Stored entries
○ ○ ○ ○ ○ ○ ○

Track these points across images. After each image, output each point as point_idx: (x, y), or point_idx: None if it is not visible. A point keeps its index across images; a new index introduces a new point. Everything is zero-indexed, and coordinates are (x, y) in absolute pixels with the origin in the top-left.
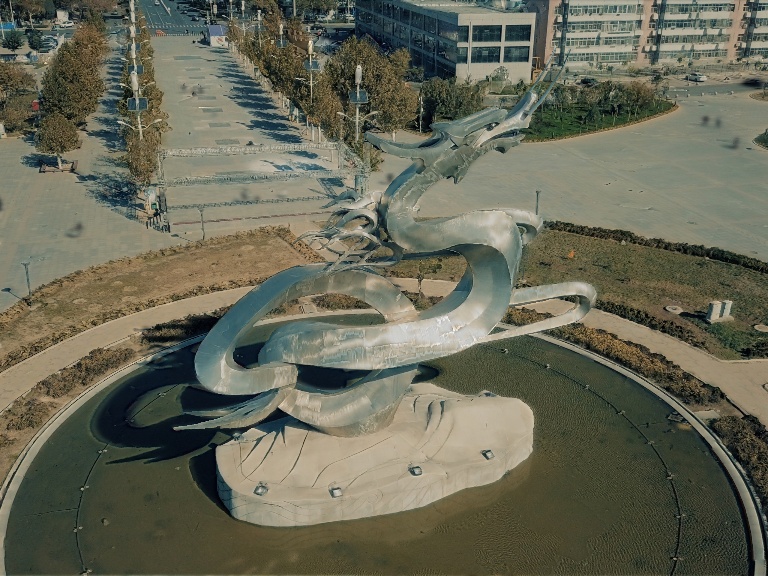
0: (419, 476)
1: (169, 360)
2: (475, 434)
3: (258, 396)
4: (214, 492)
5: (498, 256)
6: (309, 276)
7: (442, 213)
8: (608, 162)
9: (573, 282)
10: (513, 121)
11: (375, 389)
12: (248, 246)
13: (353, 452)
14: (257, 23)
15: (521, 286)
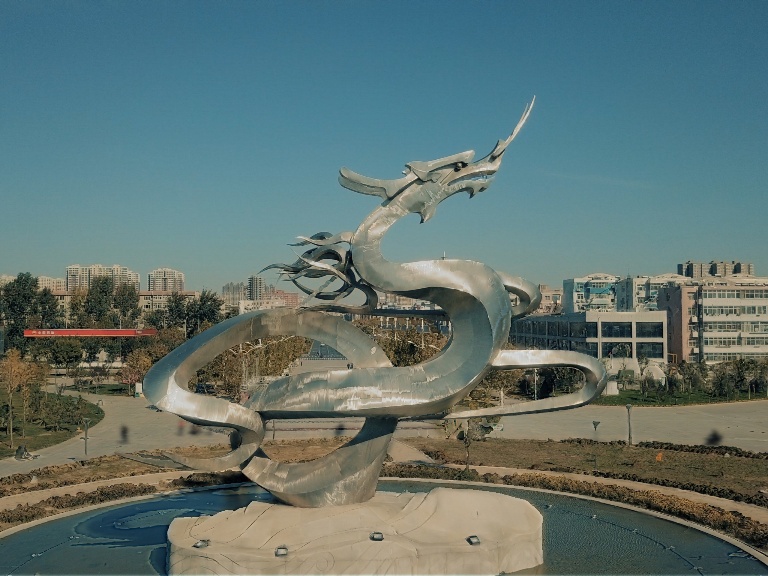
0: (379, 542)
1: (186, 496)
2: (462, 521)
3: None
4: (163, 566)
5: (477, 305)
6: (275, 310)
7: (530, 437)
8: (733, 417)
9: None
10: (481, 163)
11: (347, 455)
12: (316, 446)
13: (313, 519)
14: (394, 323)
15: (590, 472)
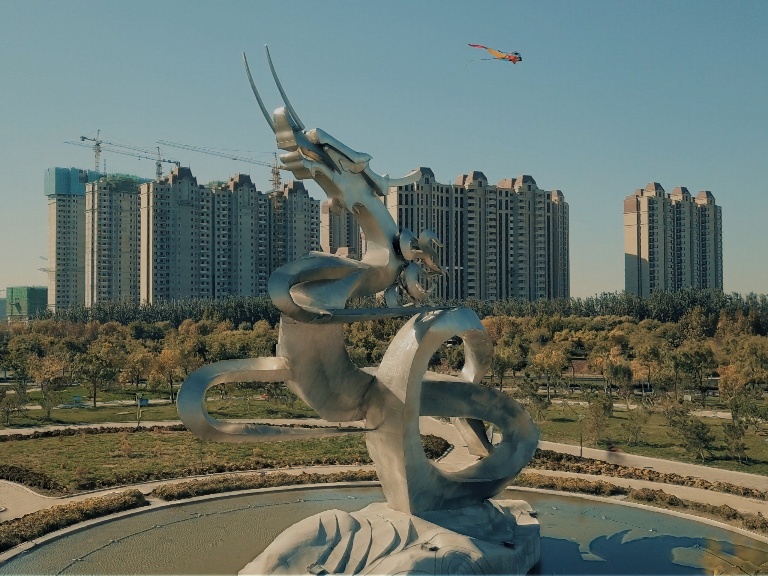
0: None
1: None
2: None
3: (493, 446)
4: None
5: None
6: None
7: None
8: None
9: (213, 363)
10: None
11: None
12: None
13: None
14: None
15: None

○ ○ ○ ○ ○ ○ ○

Rewrite the listing above, replacing "images" with "frames" and keeping everything else the same. Omit the pictures from your answer.

§ **CORRECT RESPONSE**
Track these points across frames. After each image, output each point as point_idx: (x, y), or point_idx: None if it is not visible. A point keeps its index across frames; a new index introduces a new point. Everything is zero-indexed, and coordinates are (x, y) in absolute pixels with the origin in the top-left.
0: (419, 476)
1: (169, 360)
2: (475, 434)
3: (258, 396)
4: (214, 492)
5: (498, 256)
6: (309, 276)
7: (442, 213)
8: (608, 162)
9: (573, 282)
10: (513, 121)
11: (375, 389)
12: (248, 246)
13: (353, 452)
14: (257, 23)
15: (521, 286)
0: (379, 542)
1: (186, 496)
2: (462, 521)
3: None
4: (163, 566)
5: (477, 305)
6: (275, 310)
7: (530, 437)
8: (733, 417)
9: None
10: (481, 163)
11: (347, 455)
12: (316, 446)
13: (313, 519)
14: (394, 323)
15: (590, 472)
0: None
1: None
2: None
3: (493, 446)
4: None
5: None
6: None
7: None
8: None
9: (213, 363)
10: None
11: None
12: None
13: None
14: None
15: None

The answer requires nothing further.